Excerpted records ->
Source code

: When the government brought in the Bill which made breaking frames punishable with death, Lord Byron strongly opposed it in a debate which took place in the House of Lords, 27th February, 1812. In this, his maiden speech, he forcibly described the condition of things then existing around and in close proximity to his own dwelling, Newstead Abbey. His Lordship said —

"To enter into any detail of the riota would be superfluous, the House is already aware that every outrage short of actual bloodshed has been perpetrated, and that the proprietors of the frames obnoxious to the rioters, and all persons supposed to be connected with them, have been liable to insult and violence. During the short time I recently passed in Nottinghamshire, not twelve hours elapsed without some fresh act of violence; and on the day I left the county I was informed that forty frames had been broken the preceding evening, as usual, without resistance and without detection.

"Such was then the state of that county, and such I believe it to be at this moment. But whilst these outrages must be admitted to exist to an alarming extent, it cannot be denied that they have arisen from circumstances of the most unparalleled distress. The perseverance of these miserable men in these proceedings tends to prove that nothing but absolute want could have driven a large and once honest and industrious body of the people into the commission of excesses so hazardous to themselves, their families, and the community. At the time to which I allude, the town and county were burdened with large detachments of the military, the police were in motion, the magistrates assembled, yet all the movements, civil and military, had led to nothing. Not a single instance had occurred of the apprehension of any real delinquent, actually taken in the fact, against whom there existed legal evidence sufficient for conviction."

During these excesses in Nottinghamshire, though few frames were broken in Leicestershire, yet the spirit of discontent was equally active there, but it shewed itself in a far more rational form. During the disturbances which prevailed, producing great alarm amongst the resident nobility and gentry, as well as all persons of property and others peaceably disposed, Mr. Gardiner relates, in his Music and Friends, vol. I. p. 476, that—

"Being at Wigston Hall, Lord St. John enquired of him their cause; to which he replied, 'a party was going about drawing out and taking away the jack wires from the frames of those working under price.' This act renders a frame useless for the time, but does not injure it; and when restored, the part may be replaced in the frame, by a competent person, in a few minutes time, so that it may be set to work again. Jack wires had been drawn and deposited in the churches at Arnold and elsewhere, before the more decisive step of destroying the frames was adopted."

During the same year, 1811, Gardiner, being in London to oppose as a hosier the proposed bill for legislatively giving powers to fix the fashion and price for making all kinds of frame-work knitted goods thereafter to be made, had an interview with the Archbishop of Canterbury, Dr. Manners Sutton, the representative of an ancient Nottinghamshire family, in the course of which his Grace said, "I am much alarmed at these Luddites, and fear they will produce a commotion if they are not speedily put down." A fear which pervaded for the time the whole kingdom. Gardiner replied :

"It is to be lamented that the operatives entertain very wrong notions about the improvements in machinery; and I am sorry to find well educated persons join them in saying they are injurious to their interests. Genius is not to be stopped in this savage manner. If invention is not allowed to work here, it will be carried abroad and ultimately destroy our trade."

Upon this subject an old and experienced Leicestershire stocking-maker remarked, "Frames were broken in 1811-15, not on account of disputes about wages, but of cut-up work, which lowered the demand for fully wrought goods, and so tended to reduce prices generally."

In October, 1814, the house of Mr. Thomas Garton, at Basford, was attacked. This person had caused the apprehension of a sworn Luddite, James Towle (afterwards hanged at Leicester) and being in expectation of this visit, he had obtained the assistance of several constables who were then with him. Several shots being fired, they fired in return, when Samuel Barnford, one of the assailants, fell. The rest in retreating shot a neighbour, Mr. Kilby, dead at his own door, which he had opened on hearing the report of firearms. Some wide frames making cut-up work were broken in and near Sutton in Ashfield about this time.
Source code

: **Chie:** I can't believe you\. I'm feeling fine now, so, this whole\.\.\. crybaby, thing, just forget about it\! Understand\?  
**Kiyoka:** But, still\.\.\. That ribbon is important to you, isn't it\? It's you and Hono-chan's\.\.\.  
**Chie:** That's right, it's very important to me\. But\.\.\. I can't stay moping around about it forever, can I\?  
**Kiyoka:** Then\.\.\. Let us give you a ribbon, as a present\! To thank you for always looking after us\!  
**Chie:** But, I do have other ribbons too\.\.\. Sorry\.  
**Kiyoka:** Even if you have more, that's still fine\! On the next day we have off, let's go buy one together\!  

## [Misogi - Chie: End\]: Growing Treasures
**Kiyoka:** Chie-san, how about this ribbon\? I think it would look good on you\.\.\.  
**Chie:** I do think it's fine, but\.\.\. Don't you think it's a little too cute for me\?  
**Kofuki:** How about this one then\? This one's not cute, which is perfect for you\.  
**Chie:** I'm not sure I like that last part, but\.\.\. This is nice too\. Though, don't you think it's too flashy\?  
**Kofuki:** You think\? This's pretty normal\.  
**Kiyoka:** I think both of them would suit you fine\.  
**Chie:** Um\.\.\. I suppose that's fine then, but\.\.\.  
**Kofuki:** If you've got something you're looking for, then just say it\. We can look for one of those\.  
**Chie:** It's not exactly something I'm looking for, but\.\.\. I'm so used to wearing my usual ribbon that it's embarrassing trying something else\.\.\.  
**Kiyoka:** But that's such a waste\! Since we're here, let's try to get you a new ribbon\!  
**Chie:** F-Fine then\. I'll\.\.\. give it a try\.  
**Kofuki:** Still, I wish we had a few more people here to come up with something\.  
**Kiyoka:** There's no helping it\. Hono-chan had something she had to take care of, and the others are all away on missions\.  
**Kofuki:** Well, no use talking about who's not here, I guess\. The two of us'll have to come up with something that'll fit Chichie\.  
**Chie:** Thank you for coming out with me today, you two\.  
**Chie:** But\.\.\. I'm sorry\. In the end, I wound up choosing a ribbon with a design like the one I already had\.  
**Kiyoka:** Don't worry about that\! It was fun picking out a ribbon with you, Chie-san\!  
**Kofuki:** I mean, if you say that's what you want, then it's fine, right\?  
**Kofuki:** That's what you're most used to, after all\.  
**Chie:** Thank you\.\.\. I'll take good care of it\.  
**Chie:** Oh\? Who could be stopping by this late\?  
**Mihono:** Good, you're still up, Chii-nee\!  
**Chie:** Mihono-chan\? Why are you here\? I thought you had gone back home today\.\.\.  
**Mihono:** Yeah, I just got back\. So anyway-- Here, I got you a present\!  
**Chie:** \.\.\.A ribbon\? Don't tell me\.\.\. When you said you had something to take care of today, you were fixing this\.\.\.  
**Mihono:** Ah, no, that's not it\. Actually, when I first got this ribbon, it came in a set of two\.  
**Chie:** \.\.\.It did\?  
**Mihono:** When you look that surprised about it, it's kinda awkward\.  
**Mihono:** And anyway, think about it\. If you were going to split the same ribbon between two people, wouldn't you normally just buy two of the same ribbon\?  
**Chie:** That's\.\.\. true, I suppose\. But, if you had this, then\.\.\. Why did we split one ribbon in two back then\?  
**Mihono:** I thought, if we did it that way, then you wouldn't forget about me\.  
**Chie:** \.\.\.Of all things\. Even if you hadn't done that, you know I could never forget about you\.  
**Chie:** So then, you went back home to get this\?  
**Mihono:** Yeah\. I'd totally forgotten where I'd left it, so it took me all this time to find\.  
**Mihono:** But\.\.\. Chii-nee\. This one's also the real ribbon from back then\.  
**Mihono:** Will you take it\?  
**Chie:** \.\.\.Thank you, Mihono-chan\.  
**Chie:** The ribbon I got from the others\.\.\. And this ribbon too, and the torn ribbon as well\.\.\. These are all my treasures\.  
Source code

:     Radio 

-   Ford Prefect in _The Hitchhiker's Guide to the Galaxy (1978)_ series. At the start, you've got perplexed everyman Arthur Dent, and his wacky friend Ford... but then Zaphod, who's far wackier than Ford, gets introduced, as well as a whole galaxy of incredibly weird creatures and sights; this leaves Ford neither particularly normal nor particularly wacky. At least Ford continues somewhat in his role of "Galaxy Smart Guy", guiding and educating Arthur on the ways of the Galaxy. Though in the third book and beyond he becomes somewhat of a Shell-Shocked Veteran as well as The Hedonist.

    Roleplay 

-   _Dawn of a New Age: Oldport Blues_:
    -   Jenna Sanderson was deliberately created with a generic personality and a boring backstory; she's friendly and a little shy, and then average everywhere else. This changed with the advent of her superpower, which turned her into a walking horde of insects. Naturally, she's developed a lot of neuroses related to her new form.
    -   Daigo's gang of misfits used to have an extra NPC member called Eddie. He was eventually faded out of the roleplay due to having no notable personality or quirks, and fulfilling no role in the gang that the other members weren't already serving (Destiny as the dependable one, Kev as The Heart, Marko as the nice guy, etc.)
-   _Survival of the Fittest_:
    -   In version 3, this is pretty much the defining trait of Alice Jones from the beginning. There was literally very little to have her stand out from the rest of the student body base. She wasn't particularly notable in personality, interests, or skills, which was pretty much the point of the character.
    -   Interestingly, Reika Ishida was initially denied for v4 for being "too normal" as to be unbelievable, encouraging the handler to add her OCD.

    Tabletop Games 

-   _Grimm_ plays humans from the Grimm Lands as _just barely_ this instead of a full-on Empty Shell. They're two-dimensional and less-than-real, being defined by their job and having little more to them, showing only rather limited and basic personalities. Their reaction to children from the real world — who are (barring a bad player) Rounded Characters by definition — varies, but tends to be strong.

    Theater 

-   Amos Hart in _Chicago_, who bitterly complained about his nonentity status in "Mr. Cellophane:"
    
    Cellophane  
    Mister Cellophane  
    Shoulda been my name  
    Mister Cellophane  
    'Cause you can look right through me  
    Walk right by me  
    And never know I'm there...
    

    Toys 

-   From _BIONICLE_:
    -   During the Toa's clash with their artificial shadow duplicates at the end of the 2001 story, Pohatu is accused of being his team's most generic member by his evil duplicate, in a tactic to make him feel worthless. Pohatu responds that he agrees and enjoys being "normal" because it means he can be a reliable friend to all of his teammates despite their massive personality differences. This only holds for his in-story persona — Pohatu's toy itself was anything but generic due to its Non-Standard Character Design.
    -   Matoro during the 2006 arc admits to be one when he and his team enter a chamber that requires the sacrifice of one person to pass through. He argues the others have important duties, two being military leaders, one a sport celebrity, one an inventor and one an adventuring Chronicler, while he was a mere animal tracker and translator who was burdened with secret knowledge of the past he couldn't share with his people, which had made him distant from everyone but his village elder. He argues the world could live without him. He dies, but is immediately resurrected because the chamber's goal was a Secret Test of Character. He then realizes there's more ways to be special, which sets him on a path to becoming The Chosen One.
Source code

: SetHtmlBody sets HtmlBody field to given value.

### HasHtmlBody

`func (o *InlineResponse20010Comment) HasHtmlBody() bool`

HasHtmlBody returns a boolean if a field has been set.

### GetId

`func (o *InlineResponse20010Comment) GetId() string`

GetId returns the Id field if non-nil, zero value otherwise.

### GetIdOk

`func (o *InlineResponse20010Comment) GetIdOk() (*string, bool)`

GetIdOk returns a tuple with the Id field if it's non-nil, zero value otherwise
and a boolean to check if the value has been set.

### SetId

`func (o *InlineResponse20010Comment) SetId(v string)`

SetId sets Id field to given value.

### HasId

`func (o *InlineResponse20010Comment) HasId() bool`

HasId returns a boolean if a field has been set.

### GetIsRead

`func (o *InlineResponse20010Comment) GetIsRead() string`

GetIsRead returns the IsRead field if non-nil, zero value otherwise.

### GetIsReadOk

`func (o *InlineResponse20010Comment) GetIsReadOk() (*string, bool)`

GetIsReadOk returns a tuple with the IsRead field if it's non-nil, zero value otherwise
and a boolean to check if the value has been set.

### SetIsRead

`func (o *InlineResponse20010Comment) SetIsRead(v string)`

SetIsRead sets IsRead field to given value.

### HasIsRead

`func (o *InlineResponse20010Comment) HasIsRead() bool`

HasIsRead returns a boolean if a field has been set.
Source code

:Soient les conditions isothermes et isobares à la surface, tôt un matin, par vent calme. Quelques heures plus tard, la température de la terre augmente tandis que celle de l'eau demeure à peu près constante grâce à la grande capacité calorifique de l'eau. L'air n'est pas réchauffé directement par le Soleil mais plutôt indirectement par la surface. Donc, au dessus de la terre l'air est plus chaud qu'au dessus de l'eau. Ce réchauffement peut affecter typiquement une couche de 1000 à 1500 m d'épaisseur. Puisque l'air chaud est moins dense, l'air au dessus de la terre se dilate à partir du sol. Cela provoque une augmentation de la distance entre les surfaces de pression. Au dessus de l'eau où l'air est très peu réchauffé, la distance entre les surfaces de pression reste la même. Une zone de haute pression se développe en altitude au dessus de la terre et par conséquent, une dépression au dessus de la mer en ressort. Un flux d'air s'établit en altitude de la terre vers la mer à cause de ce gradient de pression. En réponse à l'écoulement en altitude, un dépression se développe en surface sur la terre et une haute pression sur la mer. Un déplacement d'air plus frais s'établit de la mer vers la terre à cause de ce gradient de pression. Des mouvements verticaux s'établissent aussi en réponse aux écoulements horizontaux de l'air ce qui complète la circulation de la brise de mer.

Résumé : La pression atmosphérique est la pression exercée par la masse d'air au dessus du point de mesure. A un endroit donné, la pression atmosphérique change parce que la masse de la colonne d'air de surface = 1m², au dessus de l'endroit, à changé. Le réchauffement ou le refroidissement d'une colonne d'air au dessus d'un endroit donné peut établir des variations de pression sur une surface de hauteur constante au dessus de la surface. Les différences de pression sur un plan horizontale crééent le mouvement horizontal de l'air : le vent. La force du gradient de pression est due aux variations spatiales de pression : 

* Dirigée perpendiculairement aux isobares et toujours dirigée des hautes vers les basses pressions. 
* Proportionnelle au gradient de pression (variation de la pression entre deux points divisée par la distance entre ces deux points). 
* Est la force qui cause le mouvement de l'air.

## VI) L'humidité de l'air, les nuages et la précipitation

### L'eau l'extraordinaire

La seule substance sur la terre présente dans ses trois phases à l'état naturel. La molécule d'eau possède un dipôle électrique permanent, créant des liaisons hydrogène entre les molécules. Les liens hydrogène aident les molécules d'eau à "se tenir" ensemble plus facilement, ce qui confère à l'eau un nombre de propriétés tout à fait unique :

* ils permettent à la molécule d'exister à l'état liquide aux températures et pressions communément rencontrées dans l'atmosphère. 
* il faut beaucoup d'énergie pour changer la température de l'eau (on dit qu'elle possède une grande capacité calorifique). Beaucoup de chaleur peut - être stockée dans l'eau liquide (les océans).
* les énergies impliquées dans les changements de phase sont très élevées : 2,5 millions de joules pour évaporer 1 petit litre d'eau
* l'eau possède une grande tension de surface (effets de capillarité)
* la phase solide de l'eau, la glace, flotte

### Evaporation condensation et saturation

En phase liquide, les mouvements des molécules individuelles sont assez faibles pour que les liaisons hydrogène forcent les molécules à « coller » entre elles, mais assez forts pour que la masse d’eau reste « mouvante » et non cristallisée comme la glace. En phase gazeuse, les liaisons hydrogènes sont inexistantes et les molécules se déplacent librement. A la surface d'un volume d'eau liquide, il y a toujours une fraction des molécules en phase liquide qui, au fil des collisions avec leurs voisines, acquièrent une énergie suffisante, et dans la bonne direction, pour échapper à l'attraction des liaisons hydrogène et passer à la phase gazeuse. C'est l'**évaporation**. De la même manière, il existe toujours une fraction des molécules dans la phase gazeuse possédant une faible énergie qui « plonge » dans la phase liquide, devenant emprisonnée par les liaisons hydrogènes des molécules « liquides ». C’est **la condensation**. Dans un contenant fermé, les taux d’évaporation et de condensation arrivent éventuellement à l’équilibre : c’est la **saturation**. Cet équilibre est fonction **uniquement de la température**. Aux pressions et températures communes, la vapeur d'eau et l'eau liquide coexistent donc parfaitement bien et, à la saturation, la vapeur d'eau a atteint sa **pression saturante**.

Problem ->
Look through the data above and report every line in which "otherwise" appears.

Response to the task ->
GetId returns the Id field if non-nil, zero value otherwise.
GetIdOk returns a tuple with the Id field if it's non-nil, zero value otherwise
GetIsRead returns the IsRead field if non-nil, zero value otherwise.
GetIsReadOk returns a tuple with the IsRead field if it's non-nil, zero value otherwise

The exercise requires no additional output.